# TASK TO COMPLETE
Go through the entries below. Copy each line in which "exchange" appears.

======== DATA RECORDS

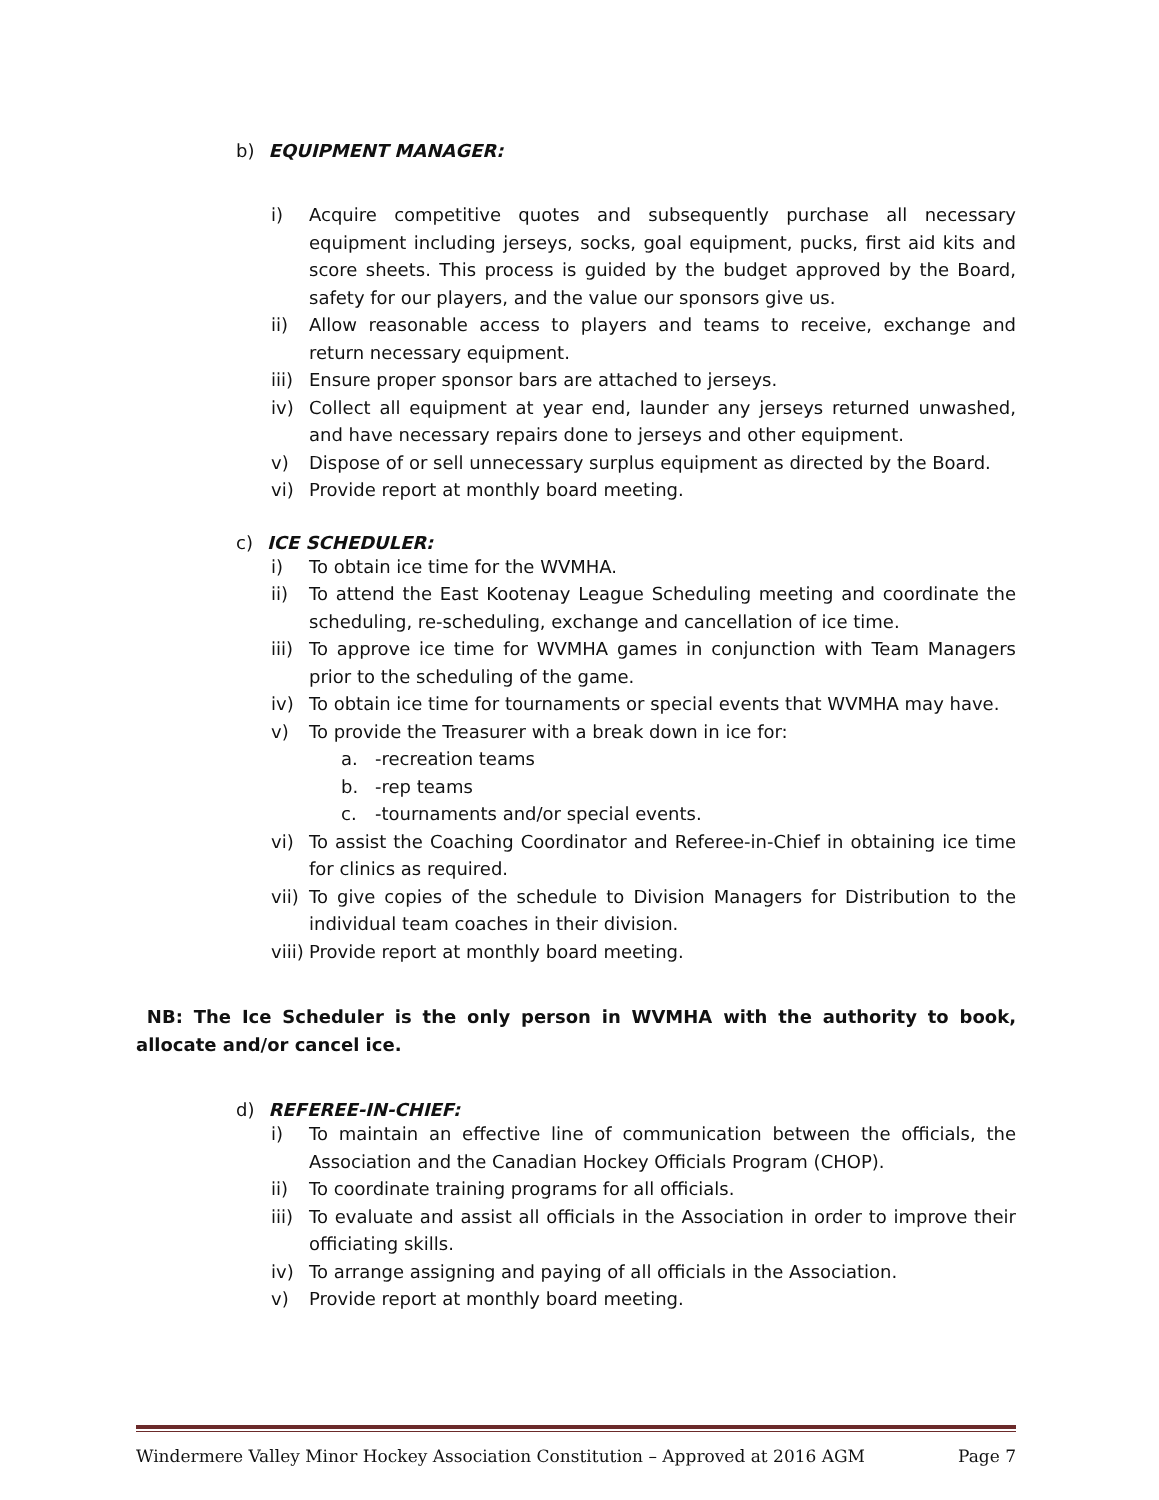b) EQUIPMENT MANAGER:
i) Acquire competitive quotes and subsequently purchase all necessary equipment including jerseys, socks, goal equipment, pucks, first aid kits and score sheets. This process is guided by the budget approved by the Board, safety for our players, and the value our sponsors give us.
ii) Allow reasonable access to players and teams to receive, exchange and return necessary equipment.
iii)
Ensure proper sponsor bars are attached to jerseys.
iv) Collect all equipment at year end, launder any jerseys returned unwashed, and have necessary repairs done to jerseys and other equipment.
v) Dispose of or sell unnecessary surplus equipment as directed by the Board.
vi) Provide report at monthly board meeting.
c) ICE SCHEDULER:
i) To obtain ice time for the WVMHA.
ii) To attend the East Kootenay League Scheduling meeting and coordinate the scheduling, re-scheduling, exchange and cancellation of ice time.
iii)
To approve ice time for WVMHA games in conjunction with Team Managers prior to the scheduling of the game.
iv) To obtain ice time for tournaments or special events that WVMHA may have.
v) To provide the Treasurer with a break down in ice for:
a. -recreation teams
b. -rep teams
c. -tournaments and/or special events.
vi) To assist the Coaching Coordinator and Referee-in-Chief in obtaining ice time for clinics as required.
vii)
To give copies of the schedule to Division Managers for Distribution to the individual team coaches in their division.
viii)
Provide report at monthly board meeting.
NB: The Ice Scheduler is the only person in WVMHA with the authority to book, allocate and/or cancel ice.
d) REFEREE-IN-CHIEF:
i) To maintain an effective line of communication between the officials, the Association and the Canadian Hockey Officials Program (CHOP).
ii) To coordinate training programs for all officials.
iii)
To evaluate and assist all officials in the Association in order to improve their officiating skills.
iv) To arrange assigning and paying of all officials in the Association.
v) Provide report at monthly board meeting.
Windermere Valley Minor Hockey Association Constitution – Approved at 2016 AGM Page 7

================

# RESPONSE TO THE TASK
ii) Allow reasonable access to players and teams to receive, exchange and return necessary equipment.
ii) To attend the East Kootenay League Scheduling meeting and coordinate the scheduling, re-scheduling, exchange and cancellation of ice time.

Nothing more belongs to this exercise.